## Task to complete
Range to repeat from the listing below: the line containing "right elbow: (682, 548)" down to the line containing "right hip: (213, 372)", both included. Copy it exactly, pictures excluded, and add nothing else.
Content starts
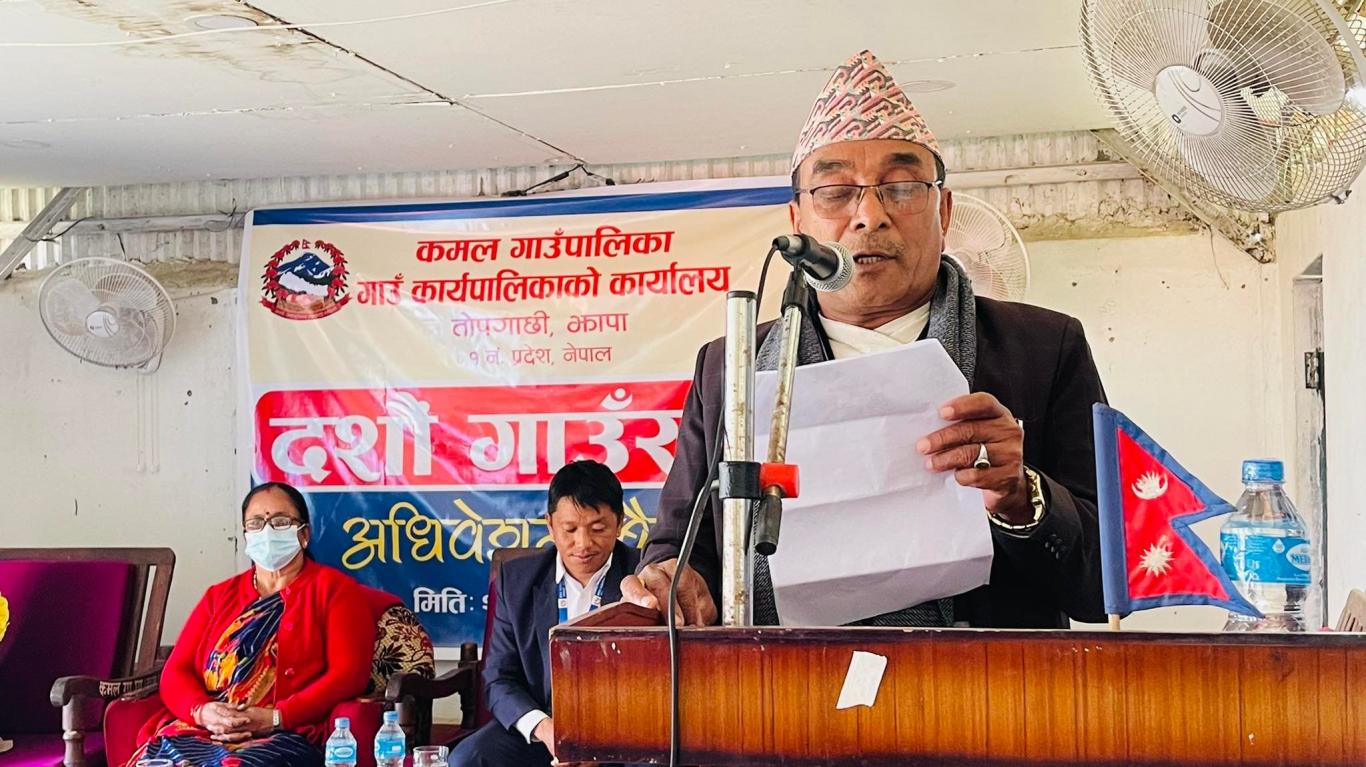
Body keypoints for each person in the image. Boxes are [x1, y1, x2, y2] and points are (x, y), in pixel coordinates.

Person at [623, 50, 1108, 629]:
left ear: (944, 210)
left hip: (987, 680)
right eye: (835, 191)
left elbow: (1103, 584)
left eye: (901, 187)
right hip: (782, 678)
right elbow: (682, 548)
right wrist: (669, 581)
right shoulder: (730, 365)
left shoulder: (1043, 348)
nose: (869, 216)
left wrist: (1021, 495)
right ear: (797, 220)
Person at [128, 482, 375, 767]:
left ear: (304, 534)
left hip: (285, 734)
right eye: (256, 523)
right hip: (203, 730)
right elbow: (175, 671)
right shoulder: (219, 596)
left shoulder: (335, 591)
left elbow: (348, 675)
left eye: (280, 522)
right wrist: (203, 712)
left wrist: (277, 717)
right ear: (246, 535)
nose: (267, 532)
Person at [451, 460, 641, 767]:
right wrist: (545, 729)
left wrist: (604, 740)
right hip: (545, 728)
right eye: (570, 529)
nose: (583, 544)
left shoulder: (644, 575)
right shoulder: (517, 581)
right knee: (468, 758)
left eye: (598, 529)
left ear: (620, 523)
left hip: (626, 729)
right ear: (550, 525)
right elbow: (499, 679)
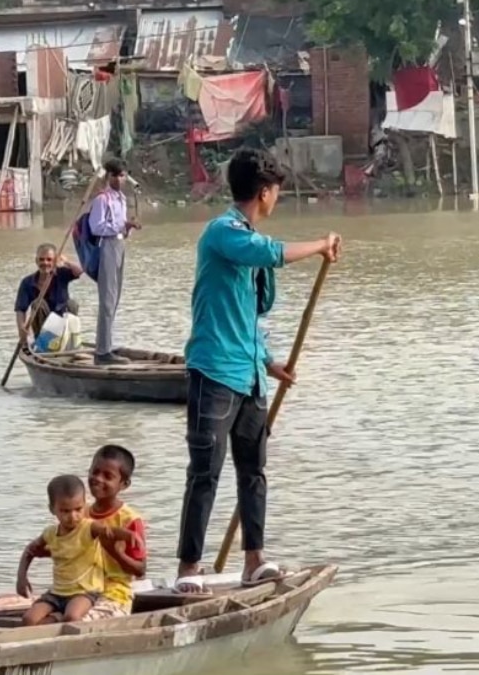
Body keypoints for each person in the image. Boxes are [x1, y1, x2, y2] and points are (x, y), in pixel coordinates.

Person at [175, 148, 342, 591]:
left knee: (254, 471)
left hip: (248, 375)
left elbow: (249, 314)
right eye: (276, 194)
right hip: (213, 372)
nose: (275, 201)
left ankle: (254, 559)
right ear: (265, 192)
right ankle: (189, 570)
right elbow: (274, 253)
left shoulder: (248, 245)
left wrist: (269, 363)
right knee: (205, 473)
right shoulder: (224, 233)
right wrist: (322, 246)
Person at [16, 475, 140, 625]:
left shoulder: (88, 527)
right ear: (52, 509)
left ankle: (59, 618)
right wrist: (21, 578)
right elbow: (30, 551)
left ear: (84, 505)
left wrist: (129, 535)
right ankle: (56, 617)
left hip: (84, 592)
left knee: (72, 618)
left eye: (78, 509)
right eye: (65, 511)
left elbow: (109, 531)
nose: (73, 516)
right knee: (28, 619)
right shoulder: (50, 533)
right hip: (57, 593)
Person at [87, 158, 140, 365]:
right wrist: (120, 226)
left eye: (123, 175)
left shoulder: (121, 199)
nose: (120, 179)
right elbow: (96, 227)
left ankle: (107, 344)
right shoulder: (102, 199)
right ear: (108, 176)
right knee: (107, 300)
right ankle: (102, 352)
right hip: (106, 246)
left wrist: (128, 227)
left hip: (119, 245)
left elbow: (120, 227)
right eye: (116, 175)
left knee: (115, 298)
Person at [85, 445, 147, 620]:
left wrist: (115, 552)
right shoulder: (80, 514)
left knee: (81, 622)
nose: (97, 479)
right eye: (94, 472)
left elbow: (140, 569)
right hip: (81, 589)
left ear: (124, 484)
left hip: (115, 594)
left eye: (108, 476)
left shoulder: (129, 520)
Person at [15, 243, 83, 349]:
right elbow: (20, 309)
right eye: (41, 259)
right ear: (36, 261)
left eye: (49, 259)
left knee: (72, 304)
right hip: (43, 329)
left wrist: (65, 261)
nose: (45, 263)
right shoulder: (27, 282)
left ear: (54, 261)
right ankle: (44, 346)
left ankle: (71, 344)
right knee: (38, 304)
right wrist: (21, 328)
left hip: (62, 325)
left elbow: (79, 271)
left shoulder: (61, 274)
Content ends
## Exercise solution
right elbow: (682, 548)
right wrist: (669, 581)
right shoulder: (730, 365)
left shoulder: (1043, 348)
nose: (869, 216)
left wrist: (1021, 495)
right ear: (797, 220)
Person at [128, 482, 375, 767]:
left ear: (304, 534)
left hip: (285, 734)
right eye: (256, 523)
right hip: (203, 730)
right elbow: (175, 671)
right shoulder: (219, 596)
left shoulder: (335, 591)
left elbow: (348, 675)
left eye: (280, 522)
right wrist: (203, 712)
left wrist: (277, 717)
right ear: (246, 535)
nose: (267, 532)
Person at [451, 460, 641, 767]:
right wrist: (545, 729)
left wrist: (604, 740)
right hip: (545, 728)
right eye: (570, 529)
nose: (583, 544)
left shoulder: (644, 575)
right shoulder: (517, 581)
right knee: (468, 758)
left eye: (598, 529)
left ear: (620, 523)
left hip: (626, 729)
right ear: (550, 525)
right elbow: (499, 679)
Body keypoints for each person in the image. Boxes are [x1, y1, x2, y2] and points are (x, y), in pixel coordinates.

Person at [175, 148, 342, 591]:
left knee: (254, 471)
left hip: (248, 375)
left elbow: (249, 314)
right eye: (276, 194)
right hip: (213, 372)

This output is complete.